Problem details >> Which lines run from the one containing "left knee: (1432, 979)" through the end of the material? Transcribe them word for word, and only them.

Information provided >>
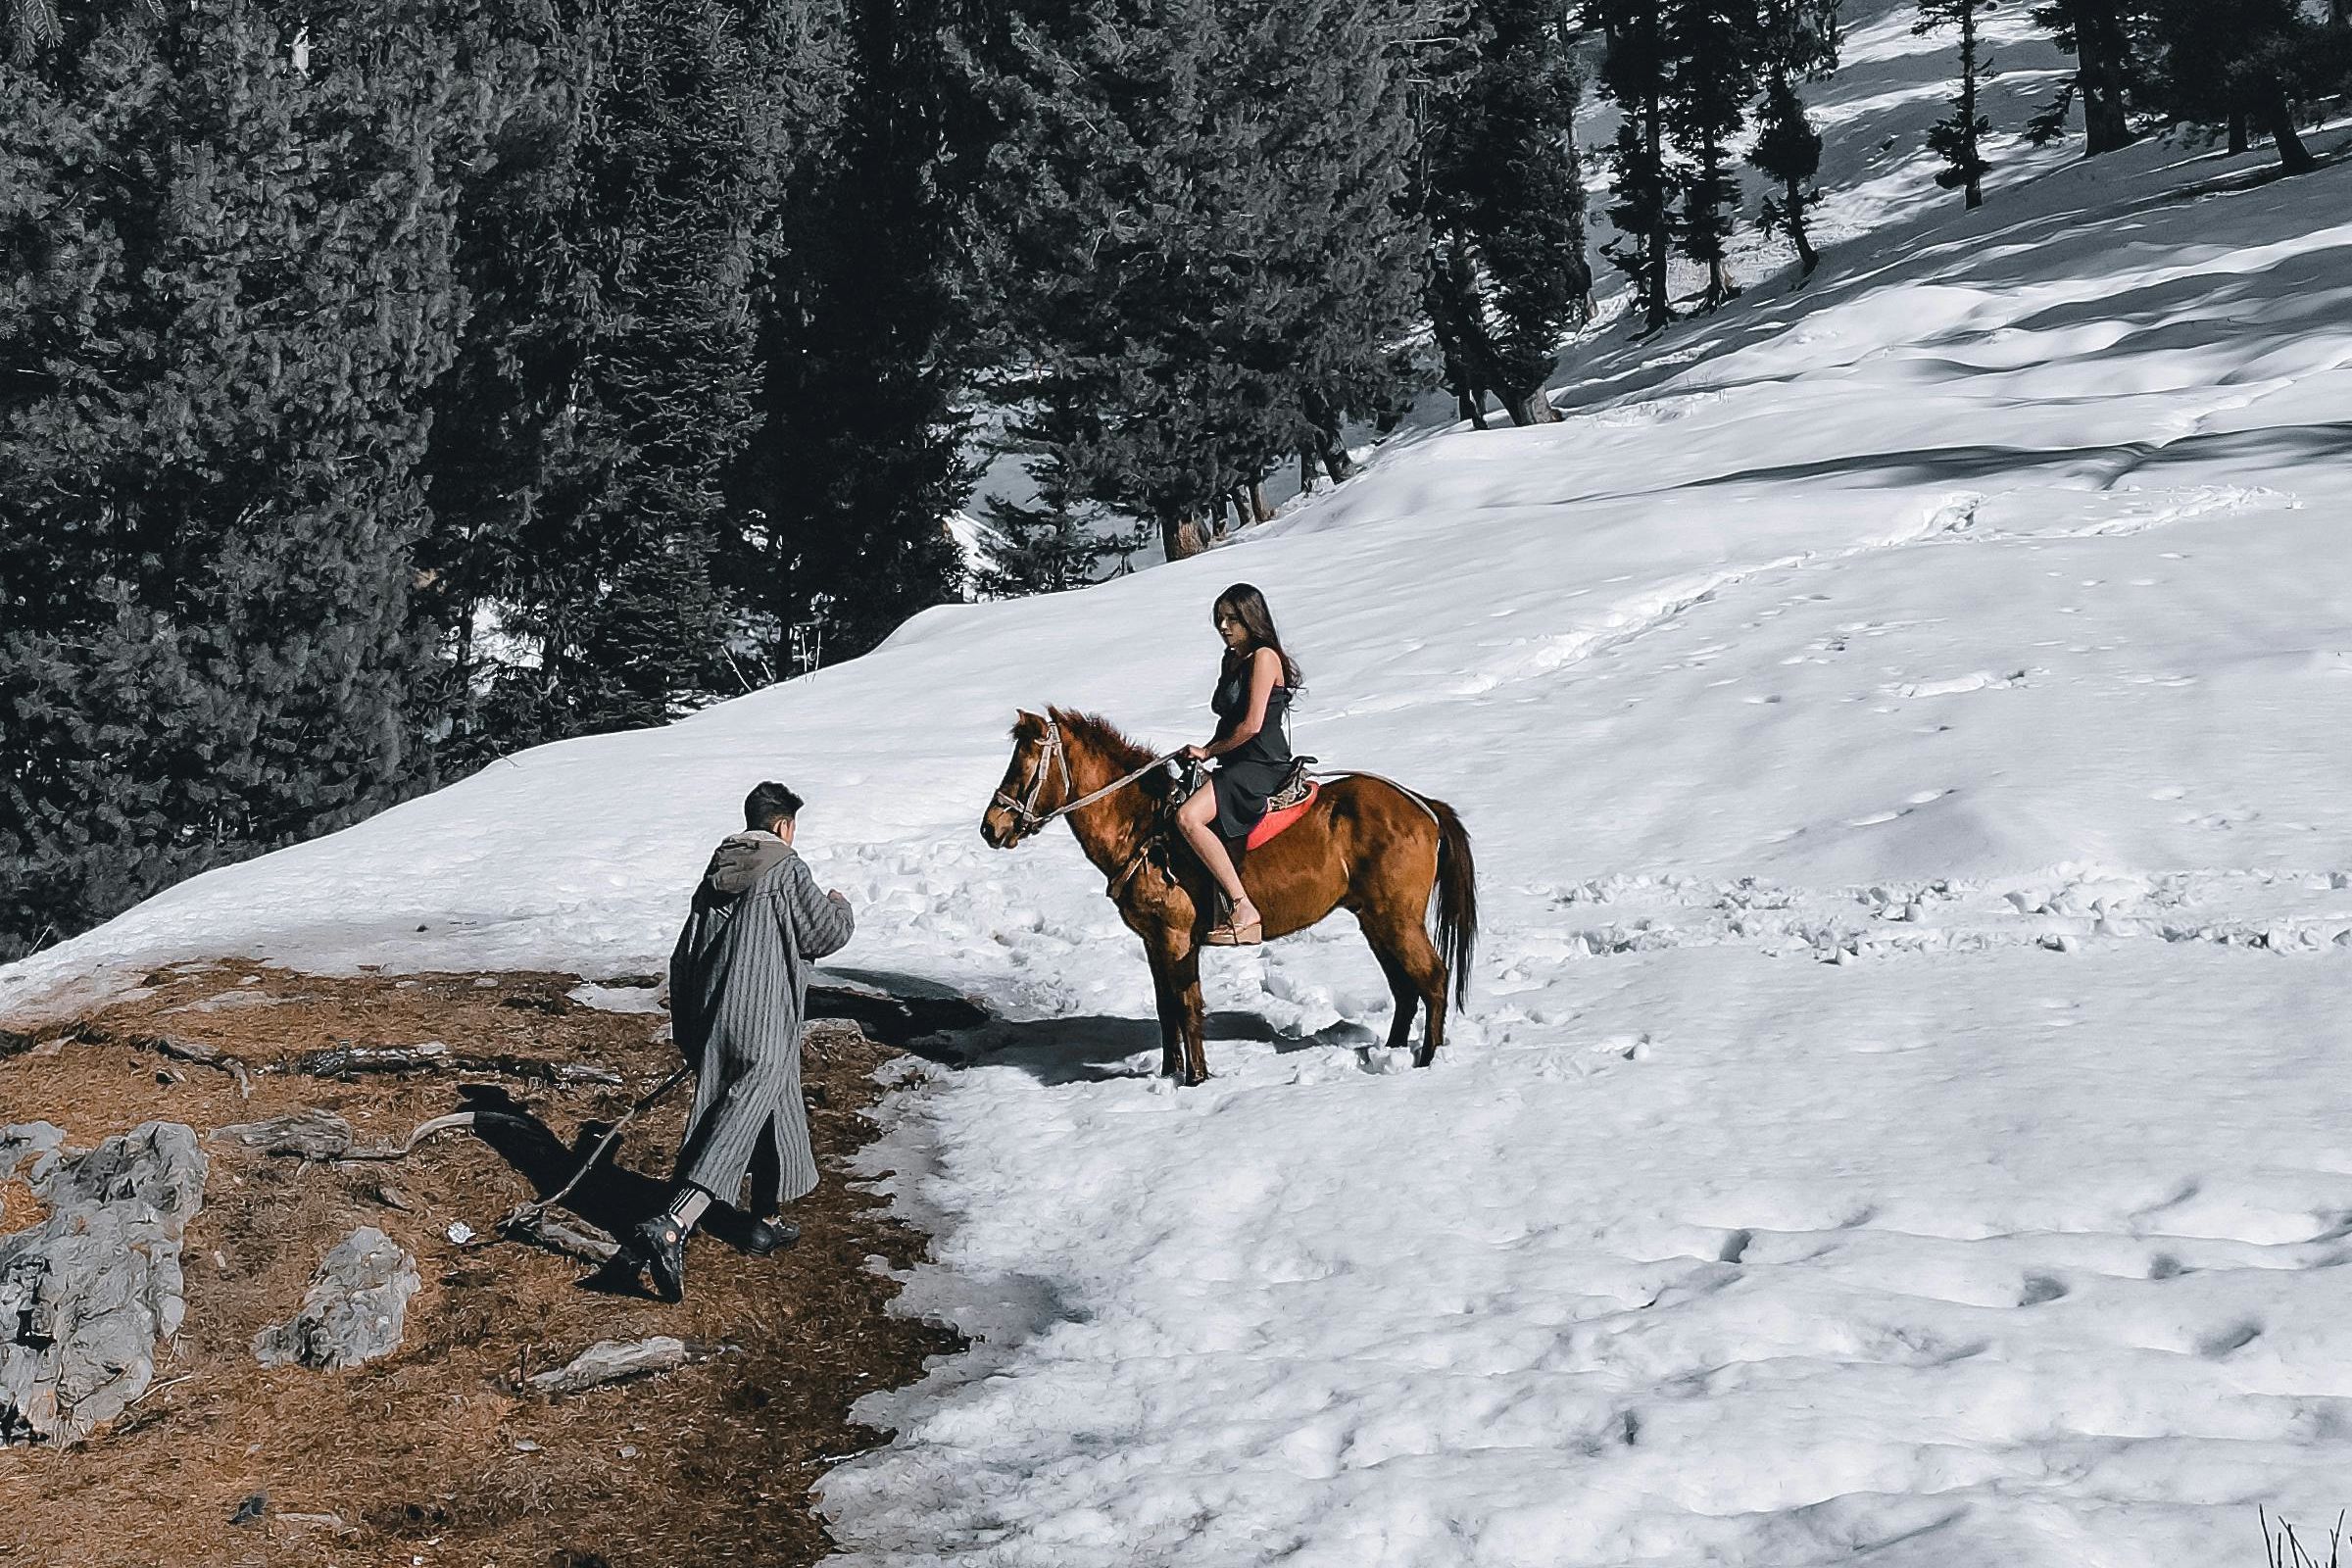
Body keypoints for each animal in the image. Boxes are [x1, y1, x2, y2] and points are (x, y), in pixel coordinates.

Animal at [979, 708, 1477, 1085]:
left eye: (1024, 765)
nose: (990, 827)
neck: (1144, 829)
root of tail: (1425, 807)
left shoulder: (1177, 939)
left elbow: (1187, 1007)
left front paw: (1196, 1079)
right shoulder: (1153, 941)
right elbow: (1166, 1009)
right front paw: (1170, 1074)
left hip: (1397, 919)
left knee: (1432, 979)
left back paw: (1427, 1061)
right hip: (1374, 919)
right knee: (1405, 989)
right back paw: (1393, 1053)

Your solution >>
left knee: (1432, 979)
left back paw: (1427, 1061)
right hip: (1374, 919)
right knee: (1405, 989)
right back paw: (1393, 1053)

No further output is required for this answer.